Pétrel noir de Bourbon may sound like an exotic drink, but it is actually one of the rarest birds in the world. It is so rare, that it has taken a dedicated team of conservationists 15 years just to find their breeding grounds. In English the bird is known as the Mascarene petrel (Pseudobulweria aterrima) and is only known from the French island of La Reunion in the Western Indian Ocean (like Hawaii to the USA this island is part of France). Previously, the birds were only known from their haunting nocturnal calls, the local legends of the Creole people, rare sightings at sea and the occasional crash-landed bird in towns.The first photo of Mascarene petrel in their burrows (Source LIFE+Petrels)
Since 2015 the LIFE+Petrels team has been intensively searching for the breeding site of the Mascarene petrel, listening to thousands of hours of audio recordings and exploring the most remote and steepest parts of the island. Back in 2008 I was fortunate enough to be working with Dr Patrick Pinet on Reunion Island when he undertook similar ground-breaking studies of the closely related Barau’s petrel, and as we located new colonies of this species, made tentative expeditions to try and locate the breeding ground for the Mascarene petrel.

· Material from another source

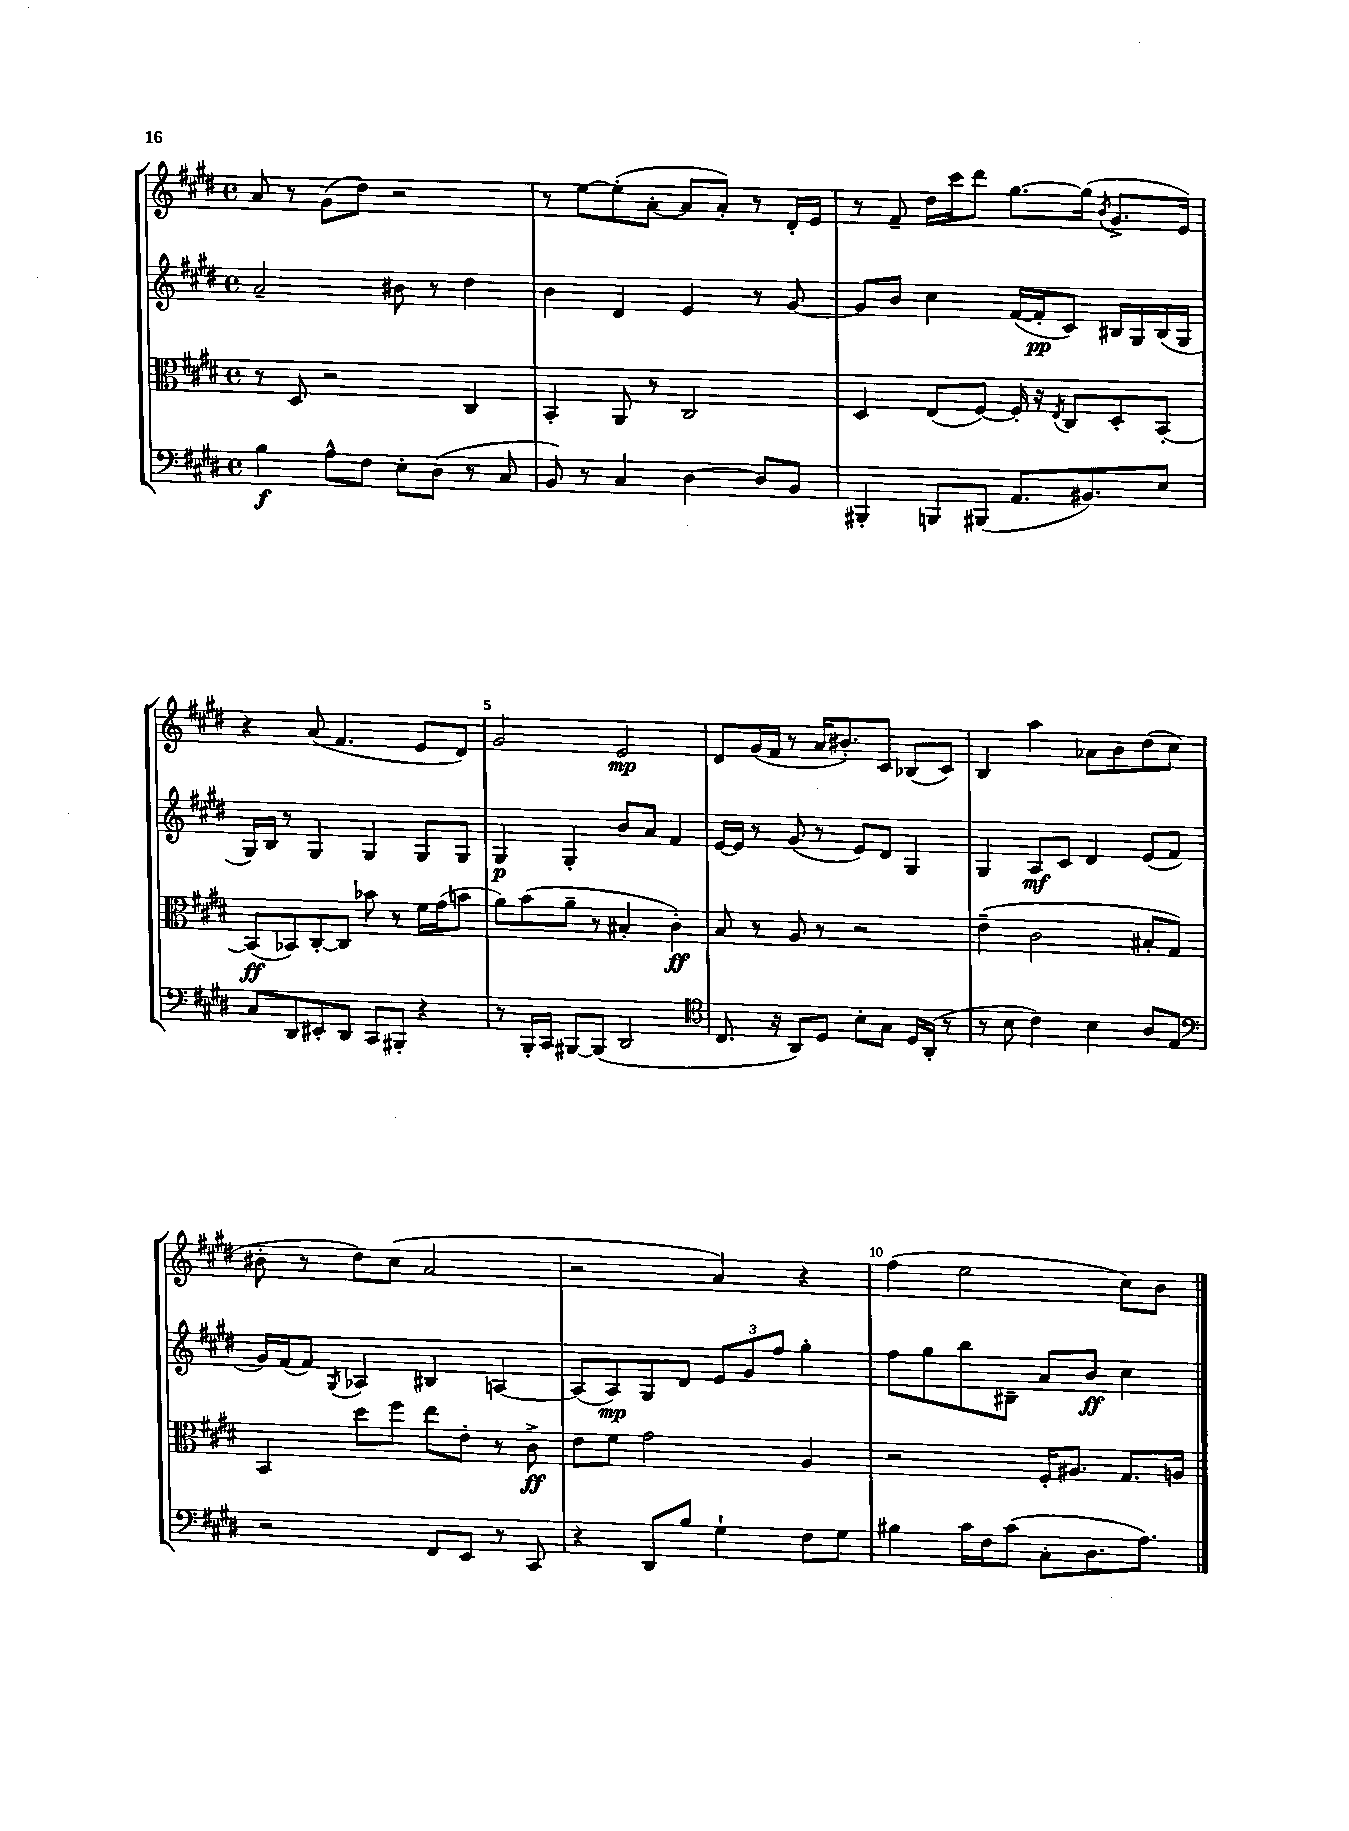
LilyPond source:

Dr Pinet is now the chief scientist in the LIFE+Petrels programme and in late 2016 they finally discovered the elusive breeding ground – by tracking the returning birds at night with infra-red equipment and abseiling down steep cliffs.
The discovery of the Mascarene petrel breeding ground after the species was presumed extinct has much in common with the rediscovery of the ‘extinct’ New Zealand storm petrel and its breeding site on Hauturu. Both demonstrate the ingenuity and dedication researchers must have to save species on the brink of extinction and understand their breeding biology. For both small seabirds the threats are also the same – predation by introduced mammalian predators, particularly cats and rats. Our modelling work on Reunion Island showed only eradication of both cats and rats, as occurred on Hauturu in New Zealand, will effectively save seabird species such as these. Predator eradication is not currently possible on Reunion Island so for now the LIFE+Petrels team will have to implement other conservation strategies such as predator-proof fencing and ongoing control.